Hippokratis - This is exactly what we did next! So we took serum from animals that were either bonded or bond-disrupted - separated - and we added cancer cells under conditions that the cancer cells form the so-called "organoids" or tumours spheroids. And we saw lung cancer cells that formed in the presence of the serum from bonded animals did not grow much as compared to the cancer cells that grew in the presence of serum from bond-disrupted, separated animals, that grew a lot.

Chris - Did you do the experiment where you took the serum from an animal before it bonded, then the serum from the same animal after it bonded and then serum from the same animal after that bond was disrupted and repeat the experiments across all three, to see if there was genuinely an effect and it wasn't just that animal. There was something about disrupting the bond in that animal that made the organoids grow differently?

Hippokratis - This is a very important experiment. We did actually such experiments. We really show these differences.

Chris - Putting all this together, then. It strongly suggests that, in response to pair bond disruption, something ends up going around in the bloodstream that has a pretty profound effect on the way cells that have the potential to be pathological, like cancer cells, will grow, but not just in the short-term while they're exposed, it must reprogram the growth potential of those cells or select for cells that are nastier inherently. So have you got any insights from this yet as to what those factors might be?

Hippokratis - Yes. This is actually a very important question, and it is on-going research we are currently performing in the lab. It is rather likely that certain hormones are associated with these effects and their activity should change in relation to both our bonding experience and status as well as to the stress that is induced when the bonds are broken. Such hormones, for example, can be oxytocin, can vasopressin. Both of these are hormones associated with bonding, as well as cortisol, for example, which is associated with the stress responses and all of these hormones and others that I didn't mention now are either directly or indirectly been linked to cancer and other pathologies before.

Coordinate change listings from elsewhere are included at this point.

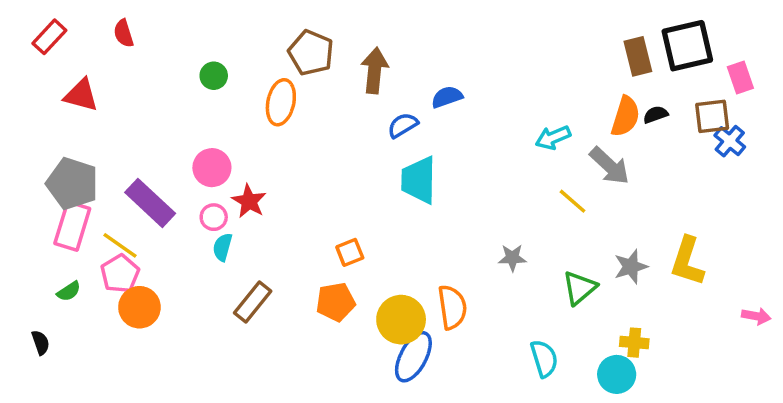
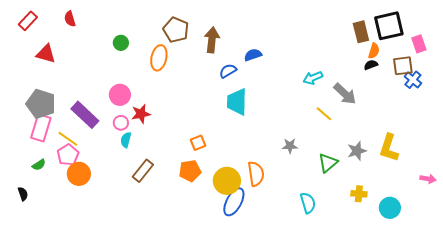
orange semicircle: (625, 116) -> (374, 51), moved, size x0.7
red star: (249, 201) -> (141, 114), turned 30
cyan circle: (617, 374) -> (390, 208), moved

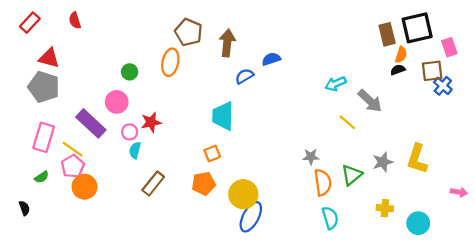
green circle: (121, 43) -> (130, 72), moved
pink circle: (120, 95) -> (117, 102), moved
cyan trapezoid: (237, 102) -> (223, 116), moved
gray pentagon: (41, 104) -> (44, 87), moved
orange semicircle: (256, 174) -> (323, 182), moved

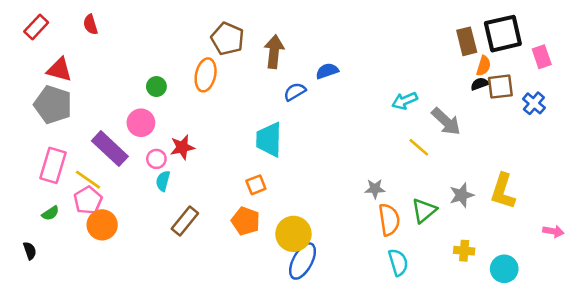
brown square: (432, 71) -> (500, 87), moved
orange pentagon: (204, 183) -> (246, 221), turned 30

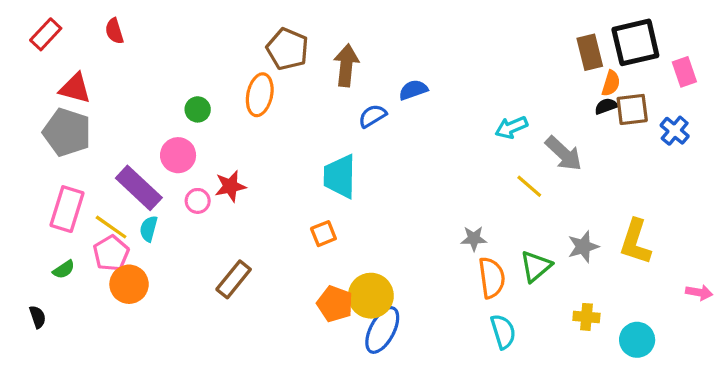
cyan semicircle: (163, 181) -> (149, 229), moved
orange pentagon: (246, 221) -> (335, 304), moved

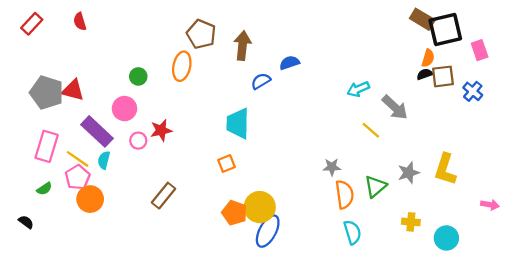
brown rectangle: (590, 52) -> (422, 19), moved, turned -45
red triangle: (75, 88) -> (73, 90), moved
black semicircle: (38, 317) -> (26, 222), turned -35

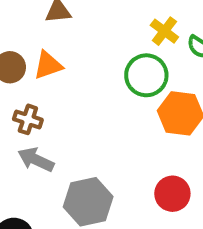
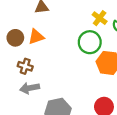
gray arrow: (36, 160) -> (30, 88), turned -36

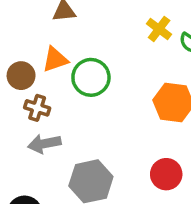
brown circle: (15, 38) -> (21, 76), moved
green circle: (90, 42) -> (91, 77), moved

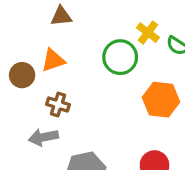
green circle: (91, 77) -> (120, 57), moved
brown cross: (37, 108) -> (58, 105), moved

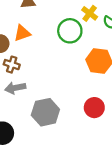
brown cross: (58, 105) -> (12, 65), moved

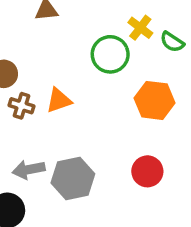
orange triangle: (22, 33) -> (59, 100), moved
gray arrow: (15, 88) -> (29, 170), moved

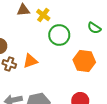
yellow cross: (140, 28) -> (43, 15), moved

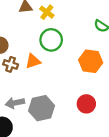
green circle: (59, 35) -> (51, 40), moved

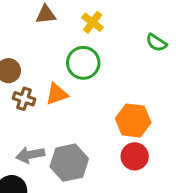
yellow cross: (47, 12) -> (93, 22), moved
orange hexagon: (91, 61) -> (133, 121), moved

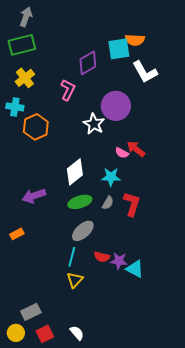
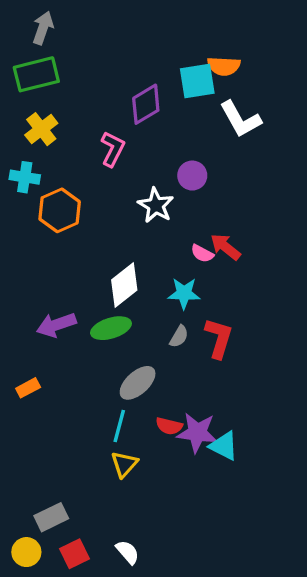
purple circle: (116, 106) -> (192, 176), size x0.6
green ellipse: (80, 202) -> (111, 328), moved
purple star: (119, 261) -> (197, 433), size x1.4

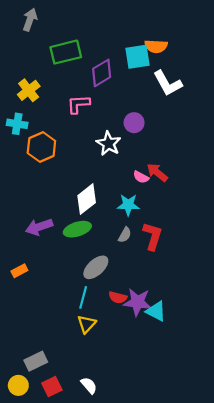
green rectangle: (36, 74) -> (66, 52), moved
pink L-shape: (113, 149) -> (78, 104), turned -120

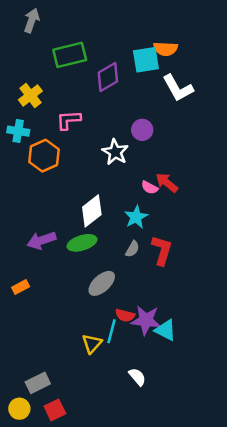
pink L-shape: (78, 104) -> (69, 120), moved
cyan star: (128, 205) -> (136, 217), turned -30
cyan line: (83, 297) -> (111, 331), moved
white semicircle: (89, 385) -> (137, 377), moved

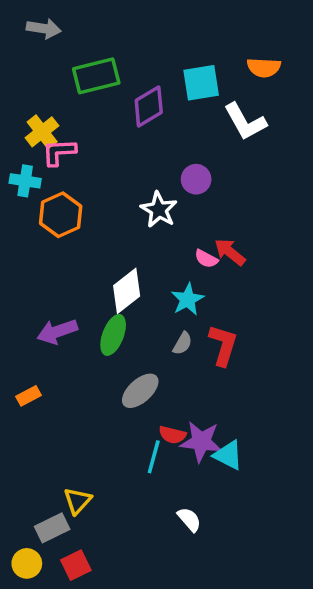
gray arrow: (32, 21) -> (44, 29), turned 80
orange semicircle: (166, 49) -> (264, 67), moved
pink L-shape: (69, 120) -> (59, 152), moved
green ellipse: (82, 243) -> (113, 335), turned -52
yellow triangle: (92, 344) -> (78, 501), moved

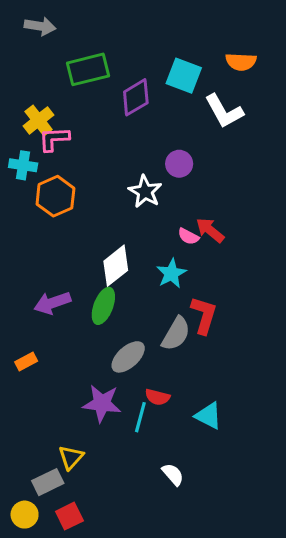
cyan square: (201, 83) -> (184, 76), turned 30
gray semicircle: (183, 343) -> (176, 334), moved, size x1.6
purple star: (201, 442) -> (102, 403), moved

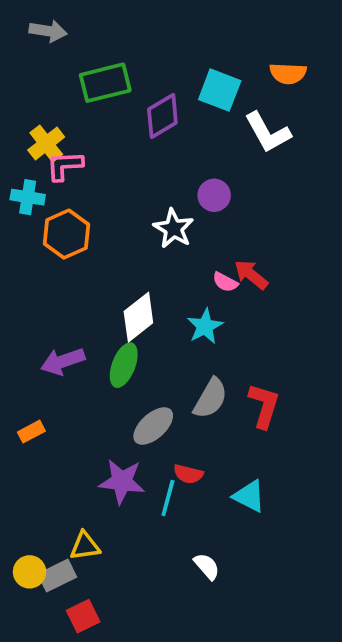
red L-shape: (204, 315) -> (264, 406), moved
yellow triangle: (71, 457) -> (85, 546), turned 40
yellow circle: (25, 515) -> (30, 572), moved

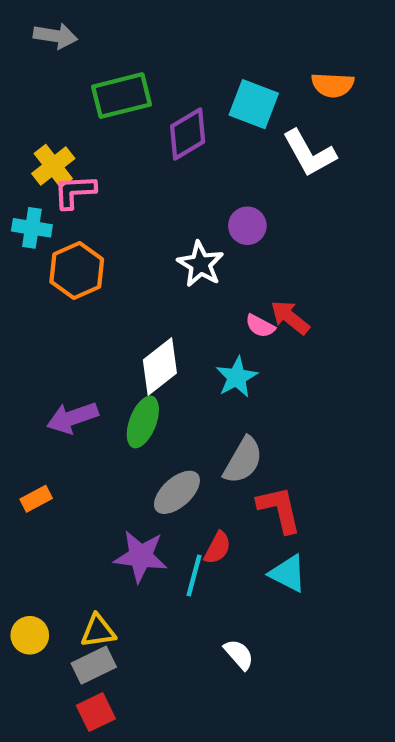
red L-shape: (264, 406) -> (279, 509), moved, turned -30
red semicircle: (188, 474) -> (217, 548), turned -76
yellow circle: (30, 572) -> (30, 635), moved
gray rectangle: (57, 576) -> (94, 665), moved

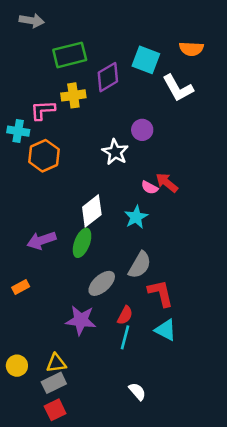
yellow cross: (53, 166) -> (73, 95), moved, turned 30
cyan line: (194, 576) -> (125, 337), moved
white semicircle: (239, 654) -> (137, 391), moved

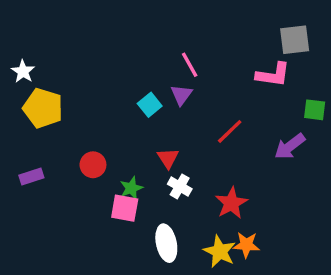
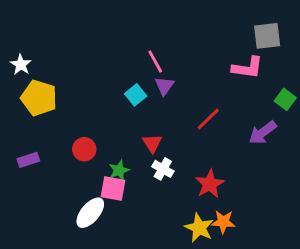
pink line: (190, 65) -> (155, 62), moved
green square: (315, 110) -> (285, 99), turned 30
white ellipse: (166, 243) -> (90, 213), moved, turned 52

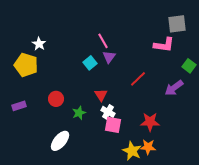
white star: (21, 65) -> (39, 44), moved
red star: (210, 184) -> (150, 122), moved, turned 30
pink square: (113, 189) -> (113, 125), moved

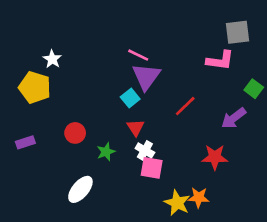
pink line: (103, 41) -> (138, 55), turned -35
purple triangle: (109, 57) -> (146, 77), size x1.6
cyan square: (90, 63) -> (130, 98), moved
red star: (150, 122) -> (215, 157), moved

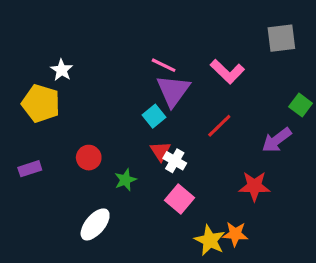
pink L-shape: (220, 60) -> (227, 72), moved, turned 36
white cross: (145, 150) -> (175, 161), moved
pink square: (152, 168) -> (180, 199), turned 30

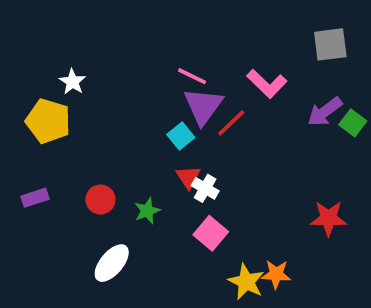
red line: (219, 126) -> (231, 123), moved
purple arrow: (277, 140) -> (325, 112), moved
red circle: (89, 158) -> (100, 200), moved
red star: (254, 186) -> (328, 218), moved

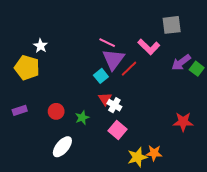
gray square: (330, 44) -> (172, 25), moved
yellow star: (246, 282) -> (137, 157), turned 30

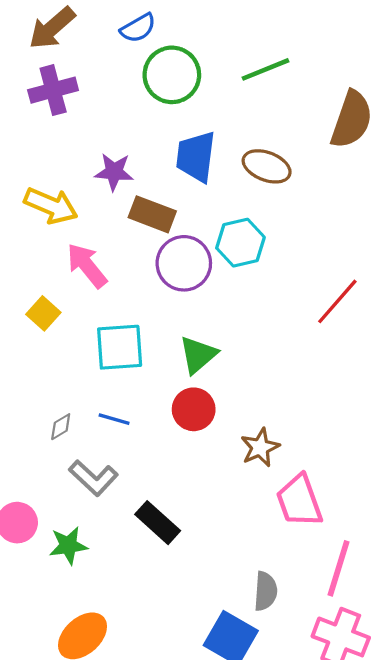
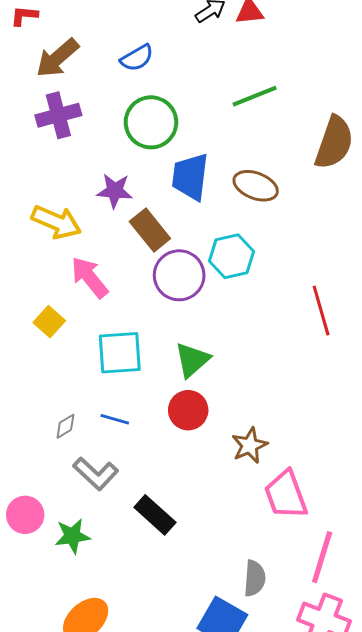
green circle: (172, 75) -> (151, 122), moved
brown rectangle: (152, 214) -> (150, 230), turned 30
red line: (337, 301) -> (321, 311), turned -57

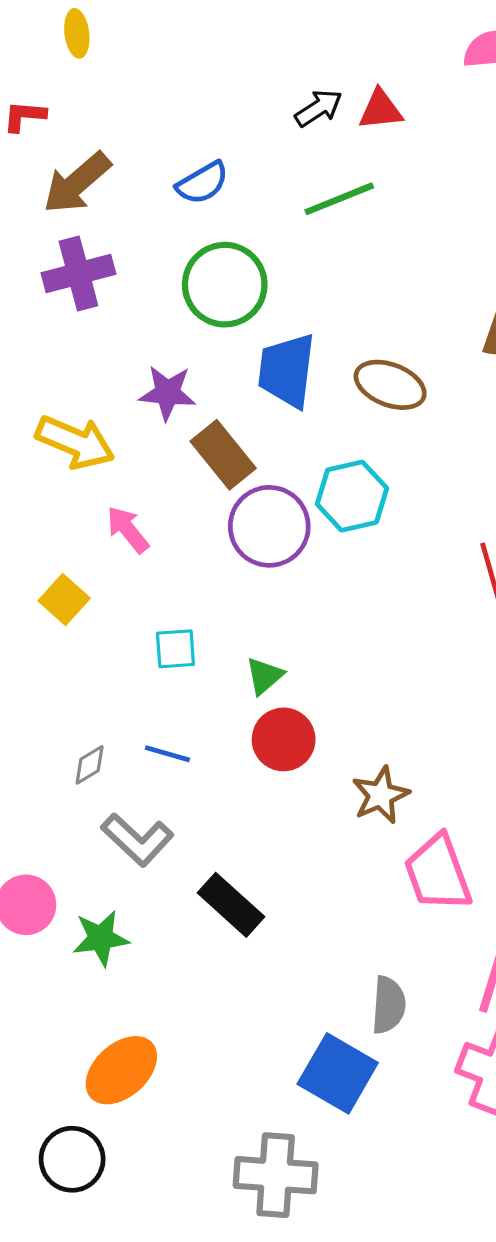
green line: (255, 96) -> (339, 199), moved
pink arrow: (90, 277) -> (128, 530), size x0.7
cyan square: (120, 353) -> (175, 649), size x0.6
green triangle: (192, 360) -> (264, 676), moved, size x0.7

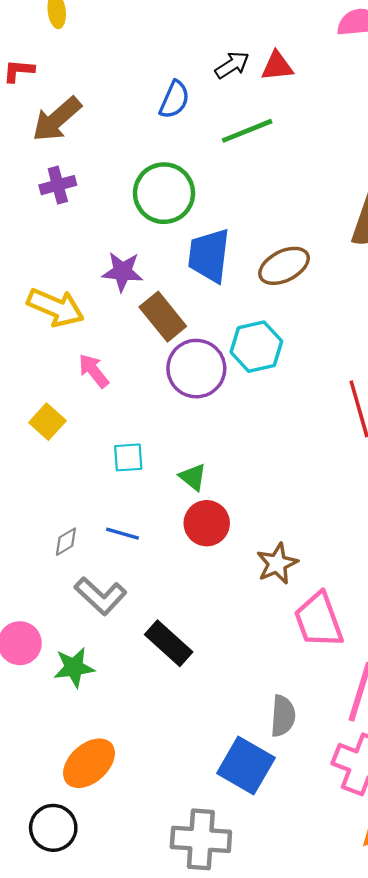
blue semicircle: (202, 183) -> (174, 100), moved, turned -36
purple cross: (78, 274) -> (58, 185), size x0.7
brown ellipse: (390, 385) -> (284, 266), turned -48
green triangle: (264, 676) -> (193, 477), turned -40

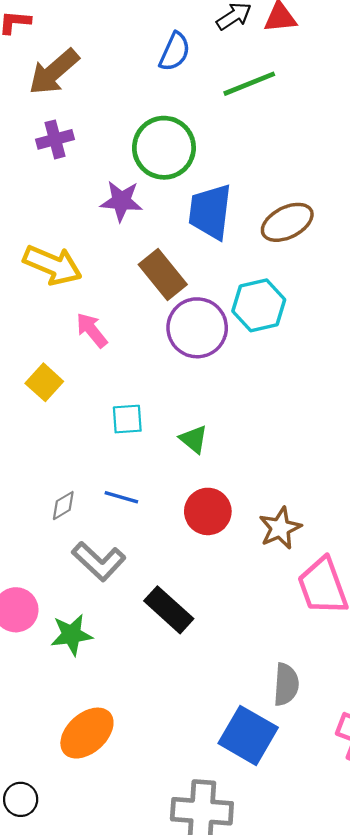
purple star: (122, 272) -> (121, 201), moved
red circle: (207, 523) -> (208, 511), moved
black circle: (53, 828) -> (21, 799), moved, size x0.7

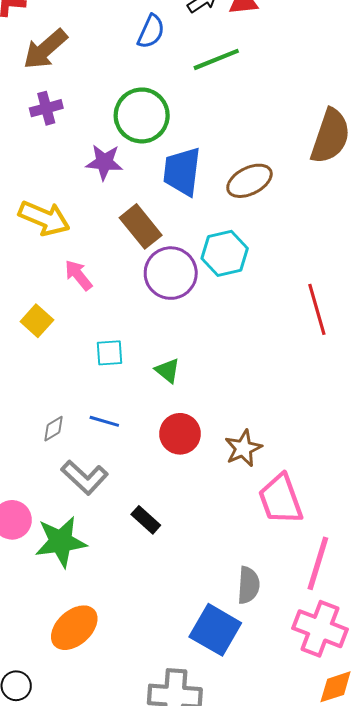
black rectangle: (169, 610) -> (146, 520), size x0.7
green star: (72, 635) -> (61, 542), size x1.4

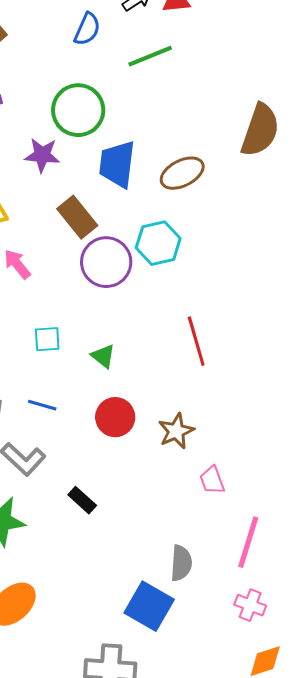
red line: (317, 309) -> (196, 341), moved
pink trapezoid: (281, 499) -> (212, 480), size x0.6
pink cross: (320, 629) -> (250, 605), size x0.6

Chris - Would one logical kind of conclusion from this be that you need to investigate whether or not giving certain drugs even antidepressants, for example, or other agents acutely around the time that the pair bond is broken, would that be protective? And are you going to do those experiments to see if you can, you can stop this effect?

Hippokratis - Yes, it is possible for such drugs to function like that. And it is really in our interest to start exploring the effects of these drugs, that we know that they change our mood and, uh, mitigate in a way, the consequences of loneliness and start exploring whether they have real effect in our physiology acting directly on tissues and protecting us from disease.